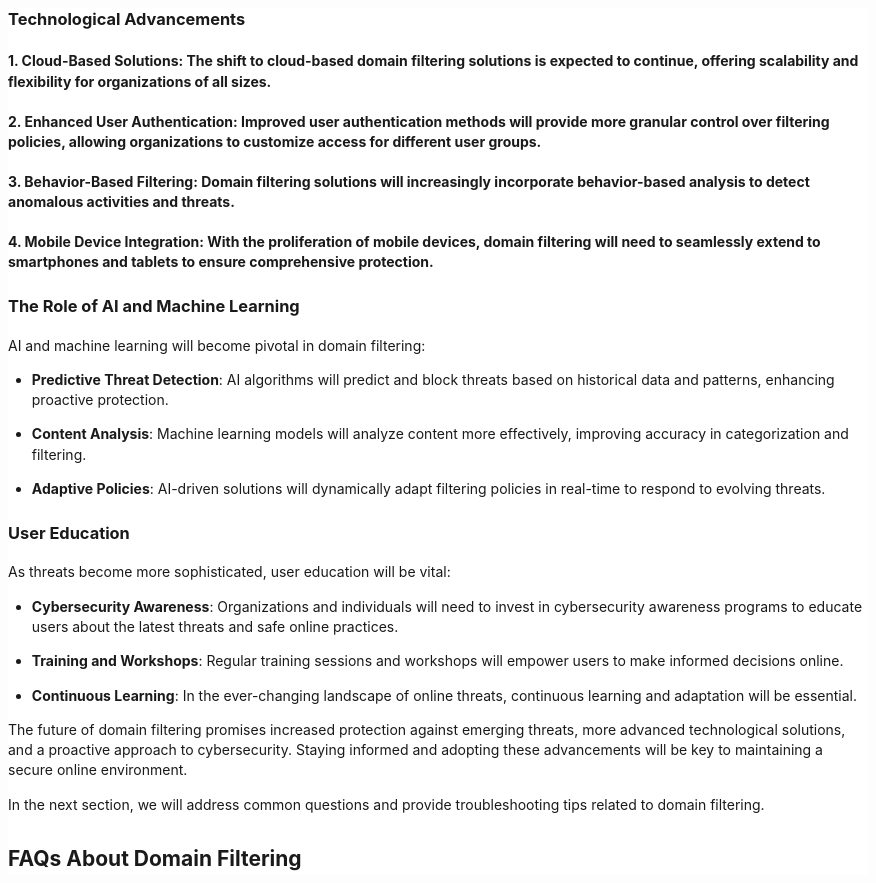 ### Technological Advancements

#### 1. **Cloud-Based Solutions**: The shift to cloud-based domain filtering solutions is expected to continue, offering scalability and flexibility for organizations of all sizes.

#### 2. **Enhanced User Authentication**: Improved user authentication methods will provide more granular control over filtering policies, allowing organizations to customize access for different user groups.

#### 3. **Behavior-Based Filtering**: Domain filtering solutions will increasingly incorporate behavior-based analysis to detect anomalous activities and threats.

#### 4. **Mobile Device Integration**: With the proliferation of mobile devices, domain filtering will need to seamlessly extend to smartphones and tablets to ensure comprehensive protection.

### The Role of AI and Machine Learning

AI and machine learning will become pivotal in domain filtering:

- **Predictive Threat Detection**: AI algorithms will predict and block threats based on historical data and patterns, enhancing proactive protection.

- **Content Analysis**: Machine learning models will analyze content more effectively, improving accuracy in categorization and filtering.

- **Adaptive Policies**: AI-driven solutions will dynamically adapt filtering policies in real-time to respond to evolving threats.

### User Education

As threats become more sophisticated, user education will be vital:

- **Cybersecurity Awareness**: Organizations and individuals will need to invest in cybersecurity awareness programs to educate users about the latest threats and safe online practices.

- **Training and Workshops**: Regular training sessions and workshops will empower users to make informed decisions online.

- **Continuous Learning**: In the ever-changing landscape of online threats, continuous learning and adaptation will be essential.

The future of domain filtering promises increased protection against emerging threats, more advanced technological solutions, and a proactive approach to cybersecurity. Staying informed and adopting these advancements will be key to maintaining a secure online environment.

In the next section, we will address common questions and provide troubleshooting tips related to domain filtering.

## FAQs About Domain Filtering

Task to carry out: Please present the lines above as a Markdown table with the columns "Row" and "Line", numbering each row and skipping blank lines. Leave the picture out.

Answer to the exercise:
| Row | Line |
|---|---|
| 1 |  ### Technological Advancements |
| 2 | #### 1. **Cloud-Based Solutions**: The shift to cloud-based domain filtering solutions is expected to continue, offering scalability and flexibility for organizations of all sizes. |
| 3 | #### 2. **Enhanced User Authentication**: Improved user authentication methods will provide more granular control over filtering policies, allowing organizations to customize access for different user groups. |
| 4 | #### 3. **Behavior-Based Filtering**: Domain filtering solutions will increasingly incorporate behavior-based analysis to detect anomalous activities and threats. |
| 5 | #### 4. **Mobile Device Integration**: With the proliferation of mobile devices, domain filtering will need to seamlessly extend to smartphones and tablets to ensure comprehensive protection. |
| 6 | ### The Role of AI and Machine Learning |
| 7 | AI and machine learning will become pivotal in domain filtering: |
| 8 | - **Predictive Threat Detection**: AI algorithms will predict and block threats based on historical data and patterns, enhancing proactive protection. |
| 9 | - **Content Analysis**: Machine learning models will analyze content more effectively, improving accuracy in categorization and filtering. |
| 10 | - **Adaptive Policies**: AI-driven solutions will dynamically adapt filtering policies in real-time to respond to evolving threats. |
| 11 | ### User Education |
| 12 | As threats become more sophisticated, user education will be vital: |
| 13 | - **Cybersecurity Awareness**: Organizations and individuals will need to invest in cybersecurity awareness programs to educate users about the latest threats and safe online practices. |
| 14 | - **Training and Workshops**: Regular training sessions and workshops will empower users to make informed decisions online. |
| 15 | - **Continuous Learning**: In the ever-changing landscape of online threats, continuous learning and adaptation will be essential. |
| 16 | The future of domain filtering promises increased protection against emerging threats, more advanced technological solutions, and a proactive approach to cybersecurity. Staying informed and adopting these advancements will be key to maintaining a secure online environment. |
| 17 | In the next section, we will address common questions and provide troubleshooting tips related to domain filtering. |
| 18 | ## FAQs About Domain Filtering |